Your task – Put these lines into a Markdown table with the columns "No." and "Line," giving each non-blank line its own numbered row and leaving out the blank ones.

%%

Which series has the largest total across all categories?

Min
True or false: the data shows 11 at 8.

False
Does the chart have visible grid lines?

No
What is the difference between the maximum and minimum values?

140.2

%%

Response for this exercise –
| No. | Line |
|---|---|
| 1 | Which series has the largest total across all categories? |
| 2 | Min |
| 3 | True or false: the data shows 11 at 8. |
| 4 | False |
| 5 | Does the chart have visible grid lines? |
| 6 | No |
| 7 | What is the difference between the maximum and minimum values? |
| 8 | 140.2 |